I fact-checked the whole book so I was very surprised by the [negative]reaction from the White House last week. I think it was in part because there was definitely a tabloidization of the book. There was en embargo of the book and so people couldn’t read it in advance. And that didn’t stop them from opining on it on television, and really exaggerating it. For example, the Huffington Post described Michelle Obama and [chief of staff]Rahm Emanuel clashing in the hallway.. which is not what my reporting indicated at all. So the White House had an exceedingly harsh response.

And Michelle Obama goes on TV without having read the book and said the book tried to portray her as some kind of angry black woman. It’s a mystery why she said that because she hasn’t read the book. She is not portrayed that way but as a strong, impassioned woman.

Q: Why are people so focused on the First Lady?

Part of the confusion is nobody can even say whether First Lady-hood is a job or not. It comes with tremendous responsibilities but you can’t get hired for it, you’re not elected to it and you’re not paid for it. So the nature of this role remains so undefined. It really is an empty vessel and every first lady has to find a way to make it meaningful.

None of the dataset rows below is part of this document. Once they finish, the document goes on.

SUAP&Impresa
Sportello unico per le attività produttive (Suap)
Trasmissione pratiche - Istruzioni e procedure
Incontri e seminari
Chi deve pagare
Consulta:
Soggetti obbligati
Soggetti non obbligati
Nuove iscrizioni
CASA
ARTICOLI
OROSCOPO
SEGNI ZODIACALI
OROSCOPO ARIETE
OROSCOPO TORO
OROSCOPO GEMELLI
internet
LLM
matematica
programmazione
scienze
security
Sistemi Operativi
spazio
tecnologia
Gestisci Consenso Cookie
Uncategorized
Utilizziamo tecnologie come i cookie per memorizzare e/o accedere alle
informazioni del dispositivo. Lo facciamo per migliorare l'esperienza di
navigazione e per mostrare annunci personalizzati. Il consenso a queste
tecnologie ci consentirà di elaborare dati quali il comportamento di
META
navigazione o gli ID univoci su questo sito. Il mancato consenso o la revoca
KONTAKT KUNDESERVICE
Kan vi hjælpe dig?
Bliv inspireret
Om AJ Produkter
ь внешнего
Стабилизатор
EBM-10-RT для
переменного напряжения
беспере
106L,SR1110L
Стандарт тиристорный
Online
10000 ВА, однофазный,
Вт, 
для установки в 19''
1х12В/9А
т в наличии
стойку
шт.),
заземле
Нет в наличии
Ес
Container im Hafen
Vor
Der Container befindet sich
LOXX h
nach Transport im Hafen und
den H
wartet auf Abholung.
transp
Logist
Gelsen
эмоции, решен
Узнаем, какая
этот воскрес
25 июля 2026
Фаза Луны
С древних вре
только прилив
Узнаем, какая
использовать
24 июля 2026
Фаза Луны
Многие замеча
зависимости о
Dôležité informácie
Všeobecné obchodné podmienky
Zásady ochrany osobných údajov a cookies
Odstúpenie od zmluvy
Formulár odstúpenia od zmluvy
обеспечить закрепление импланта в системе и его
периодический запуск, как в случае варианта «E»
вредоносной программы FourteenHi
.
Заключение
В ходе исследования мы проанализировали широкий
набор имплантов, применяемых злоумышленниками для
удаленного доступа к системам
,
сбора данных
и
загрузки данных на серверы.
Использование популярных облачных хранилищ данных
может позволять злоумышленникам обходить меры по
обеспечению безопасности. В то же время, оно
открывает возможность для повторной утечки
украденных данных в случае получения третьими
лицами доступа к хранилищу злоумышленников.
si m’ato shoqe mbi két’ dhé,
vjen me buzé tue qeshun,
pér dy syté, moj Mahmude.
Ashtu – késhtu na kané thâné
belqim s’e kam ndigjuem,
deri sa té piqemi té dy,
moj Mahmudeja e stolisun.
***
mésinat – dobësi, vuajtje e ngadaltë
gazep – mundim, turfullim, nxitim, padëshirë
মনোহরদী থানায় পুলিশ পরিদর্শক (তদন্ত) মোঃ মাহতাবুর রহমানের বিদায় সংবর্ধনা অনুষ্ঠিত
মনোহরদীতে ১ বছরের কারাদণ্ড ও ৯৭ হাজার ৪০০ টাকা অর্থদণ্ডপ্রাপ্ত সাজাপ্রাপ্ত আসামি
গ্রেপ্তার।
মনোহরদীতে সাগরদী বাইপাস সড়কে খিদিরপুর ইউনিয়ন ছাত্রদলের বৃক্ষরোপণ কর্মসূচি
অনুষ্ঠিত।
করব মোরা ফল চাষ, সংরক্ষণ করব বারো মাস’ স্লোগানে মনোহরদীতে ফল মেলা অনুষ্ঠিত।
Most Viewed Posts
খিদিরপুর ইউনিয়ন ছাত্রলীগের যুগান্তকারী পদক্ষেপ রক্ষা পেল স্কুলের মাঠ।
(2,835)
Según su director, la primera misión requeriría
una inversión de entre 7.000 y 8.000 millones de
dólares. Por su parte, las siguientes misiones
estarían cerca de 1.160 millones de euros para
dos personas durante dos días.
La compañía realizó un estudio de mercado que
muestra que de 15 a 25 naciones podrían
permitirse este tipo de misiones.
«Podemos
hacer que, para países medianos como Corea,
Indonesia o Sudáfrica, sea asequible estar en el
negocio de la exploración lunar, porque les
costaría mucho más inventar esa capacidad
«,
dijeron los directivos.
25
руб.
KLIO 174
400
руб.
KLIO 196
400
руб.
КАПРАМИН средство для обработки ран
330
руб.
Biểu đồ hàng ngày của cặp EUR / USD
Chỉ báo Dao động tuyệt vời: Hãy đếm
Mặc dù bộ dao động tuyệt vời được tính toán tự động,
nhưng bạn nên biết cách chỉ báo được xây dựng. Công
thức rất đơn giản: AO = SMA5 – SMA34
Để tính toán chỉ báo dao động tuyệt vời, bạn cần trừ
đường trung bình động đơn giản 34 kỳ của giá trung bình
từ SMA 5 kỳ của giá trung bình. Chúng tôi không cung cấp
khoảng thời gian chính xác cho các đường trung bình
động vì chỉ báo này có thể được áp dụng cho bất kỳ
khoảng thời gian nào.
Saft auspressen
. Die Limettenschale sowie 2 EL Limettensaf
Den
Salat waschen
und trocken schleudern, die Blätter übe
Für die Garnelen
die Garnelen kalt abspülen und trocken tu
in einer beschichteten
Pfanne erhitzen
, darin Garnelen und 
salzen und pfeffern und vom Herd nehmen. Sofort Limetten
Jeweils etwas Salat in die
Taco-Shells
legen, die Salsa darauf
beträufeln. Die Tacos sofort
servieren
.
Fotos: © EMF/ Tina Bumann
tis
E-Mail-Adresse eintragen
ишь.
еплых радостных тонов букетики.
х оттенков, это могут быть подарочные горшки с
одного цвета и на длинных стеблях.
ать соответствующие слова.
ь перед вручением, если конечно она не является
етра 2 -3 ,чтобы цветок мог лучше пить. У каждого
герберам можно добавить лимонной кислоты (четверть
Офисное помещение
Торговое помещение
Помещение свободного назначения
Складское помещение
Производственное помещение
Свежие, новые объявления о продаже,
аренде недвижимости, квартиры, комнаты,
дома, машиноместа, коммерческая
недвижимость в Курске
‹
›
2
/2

First Ladies are incredibly influential in a way that is not really supposed to be acknowledged. We have stereotypes of First Ladies versus the reality. They often present a beaming image to the public. But in private they have a lot of steel in their spines. The role lags behind the real status of American women. A First Lady can never work or hold a paying job so she is never going to be up-to-date with the reality of what it means to be an American woman.

Q: What does the book reveal about managerial style?

Internal management has been a real issue in the presidency. This stems from fact that President is not an organization man and didn’t have a lot of executive experience. And he was never really a believer in traditional hierarchies and really was an outsider. He brings in a group of advisers. And the cliche is not true that they are a tight, insular group of Chicago advisers. This group is not unified and there was a lot of tension and disagreement within this group about what sort of president he should be and how he should do things.

Q: Is there a certain elusive quality to the President?

He is so introverted and she is really clear about with aides about where she is on any given issue. And so in a way in my reporting I often felt there was a little bit of a Plato’s Cave I had to look at the reflection, at Michelle Obama in order to see what was really happening. because the president himself is so hard to read. She is willing to be more vocal in her criticisms and tougher on his staff than he is. Hillary Clinton was not dissimilar.

Q: This is a person who wanted to bridge divides, yet it has been very difficult for him. How has power changed him?

Everybody truly does treat him differently now that he is president. He knows it and there is not that much he can do about it. There is a funny scene in the book with Brad Pitt. He comes to the Oval Office and he is pushing low-cost, environmentally sustainable housing in New Orleans... but even he is totally star-truck. The White House advisers couldn’t understand why he was so quiet in the meeting. Even a guy as confident and famous as Brad Pitt becomes overwhelmed when he meets the President.

This is a guy who came to power based on a speech in 2004 in which he said there is no conflict between Red and Blue America. That is the podium on which his reputation and candidacy is built. By the end of book we are in the debt ceiling crisis. Things have become so polarized in Washington he can’t get even in Republicans and Democrats to sit down and agree to a reasonable solution and has to capitulate to the Tea Party.